It has been more than two decades since Raoul Bott and I published Differential Forms in Algebraic Topology. While this book has enjoyed a certain success, it does assume some familiarity with manifolds and so is not so readily accessible to the average first-year graduate student in mathematics. It has been my goal for quite some time to bridge this gap by writing an elementary introduction to manifolds assuming only one semester of abstract algebra and a year of real analysis. Moreover, given the tremendous interaction in the last twenty years between geometry and topology on the one hand and physics on the other, my intended audience includes not only budding mathematicians and advanced undergraduates, but also physicists who want a solid foundation in geometry and topology.
With so many excellent books on manifolds on the market, any author who un- dertakes to write another owes to the public, if not to himself, a good rationale. First and foremost is my desire to write a readable but rigorous introduction that gets the reader quickly up to speed, to the point where for example he or she can compute de Rham cohomology of simple spaces.

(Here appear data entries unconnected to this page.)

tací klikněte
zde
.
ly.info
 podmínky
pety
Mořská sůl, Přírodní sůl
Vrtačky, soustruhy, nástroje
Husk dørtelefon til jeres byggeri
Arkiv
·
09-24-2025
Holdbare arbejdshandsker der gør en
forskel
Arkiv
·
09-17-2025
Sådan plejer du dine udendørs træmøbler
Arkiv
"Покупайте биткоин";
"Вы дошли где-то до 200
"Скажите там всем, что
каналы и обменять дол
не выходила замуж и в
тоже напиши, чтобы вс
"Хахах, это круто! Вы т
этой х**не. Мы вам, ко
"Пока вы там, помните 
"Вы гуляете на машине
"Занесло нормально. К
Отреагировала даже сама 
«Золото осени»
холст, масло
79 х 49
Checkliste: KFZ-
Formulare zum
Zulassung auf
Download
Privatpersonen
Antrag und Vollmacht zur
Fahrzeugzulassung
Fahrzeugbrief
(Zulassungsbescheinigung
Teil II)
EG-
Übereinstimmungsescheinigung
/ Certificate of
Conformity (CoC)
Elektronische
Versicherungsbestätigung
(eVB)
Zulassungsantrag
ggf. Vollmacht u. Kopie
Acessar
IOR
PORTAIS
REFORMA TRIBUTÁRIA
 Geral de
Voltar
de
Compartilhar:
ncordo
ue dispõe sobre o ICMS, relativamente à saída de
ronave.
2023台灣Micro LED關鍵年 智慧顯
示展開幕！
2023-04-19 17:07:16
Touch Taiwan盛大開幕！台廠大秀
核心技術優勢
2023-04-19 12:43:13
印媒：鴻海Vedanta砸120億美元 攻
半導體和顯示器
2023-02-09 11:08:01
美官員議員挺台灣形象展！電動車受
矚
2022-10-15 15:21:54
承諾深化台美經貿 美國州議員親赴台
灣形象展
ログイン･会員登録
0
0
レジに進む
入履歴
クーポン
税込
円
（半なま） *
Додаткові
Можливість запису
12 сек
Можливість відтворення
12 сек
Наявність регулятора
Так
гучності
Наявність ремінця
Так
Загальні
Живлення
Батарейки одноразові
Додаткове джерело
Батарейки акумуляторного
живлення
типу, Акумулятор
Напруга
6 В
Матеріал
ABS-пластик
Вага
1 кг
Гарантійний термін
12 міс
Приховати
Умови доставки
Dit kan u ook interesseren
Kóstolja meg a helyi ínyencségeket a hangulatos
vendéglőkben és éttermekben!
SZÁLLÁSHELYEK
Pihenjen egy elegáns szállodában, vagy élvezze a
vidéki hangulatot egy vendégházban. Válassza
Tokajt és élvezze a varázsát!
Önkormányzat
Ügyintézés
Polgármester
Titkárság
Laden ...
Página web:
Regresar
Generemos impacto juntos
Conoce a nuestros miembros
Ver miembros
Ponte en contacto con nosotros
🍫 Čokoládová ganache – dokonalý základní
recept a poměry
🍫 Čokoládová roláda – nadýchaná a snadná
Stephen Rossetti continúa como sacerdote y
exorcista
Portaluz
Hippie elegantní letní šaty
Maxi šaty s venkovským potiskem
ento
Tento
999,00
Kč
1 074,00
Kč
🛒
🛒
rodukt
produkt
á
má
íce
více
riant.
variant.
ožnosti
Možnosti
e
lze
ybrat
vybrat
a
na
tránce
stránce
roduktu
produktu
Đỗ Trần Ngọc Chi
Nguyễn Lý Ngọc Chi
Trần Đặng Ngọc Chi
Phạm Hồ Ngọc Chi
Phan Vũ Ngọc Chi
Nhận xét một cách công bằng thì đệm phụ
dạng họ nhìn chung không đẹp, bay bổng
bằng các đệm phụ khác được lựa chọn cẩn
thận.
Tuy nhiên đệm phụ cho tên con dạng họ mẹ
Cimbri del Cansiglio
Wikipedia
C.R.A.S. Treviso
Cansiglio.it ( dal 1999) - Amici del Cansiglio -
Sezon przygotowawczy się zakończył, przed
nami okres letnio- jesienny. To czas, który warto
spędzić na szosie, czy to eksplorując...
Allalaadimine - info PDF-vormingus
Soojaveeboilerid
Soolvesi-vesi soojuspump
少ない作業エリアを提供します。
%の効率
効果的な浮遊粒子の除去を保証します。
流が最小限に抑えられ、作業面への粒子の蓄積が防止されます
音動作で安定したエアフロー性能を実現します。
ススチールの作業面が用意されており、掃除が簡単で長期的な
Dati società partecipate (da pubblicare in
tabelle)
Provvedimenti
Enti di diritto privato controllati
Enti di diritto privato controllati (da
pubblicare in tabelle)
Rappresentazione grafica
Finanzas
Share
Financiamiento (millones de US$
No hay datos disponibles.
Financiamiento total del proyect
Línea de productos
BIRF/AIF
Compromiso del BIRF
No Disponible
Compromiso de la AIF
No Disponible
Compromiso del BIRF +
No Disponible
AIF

A second consideration stems from the self-imposed absence of point-set topology in the prerequisites. Most books laboring under the same constraint define a manifold as a subset of a Euclidean space. This has the disadvantage of making quotient manifolds, of which a projective space is a prime example, difficult to understand. My solution is to make the first four chapters of the book independent of point-set topology and to place the necessary point-set topology in an appendix. While reading the first four chapters, the student should at the same time study Appendix A to acquire the point-set topology that will be assumed starting in Chapter 5.
The book is meant to be read and studied by a novice. It is not meant to be encyclopedic. Therefore, I discuss only the irreducible minimum of manifold theory which I think every mathematician should know. I hope that the modesty of the scope allows the central ideas to emerge more clearly. In several years of teaching, I have generally been able to cover the entire book in one semester.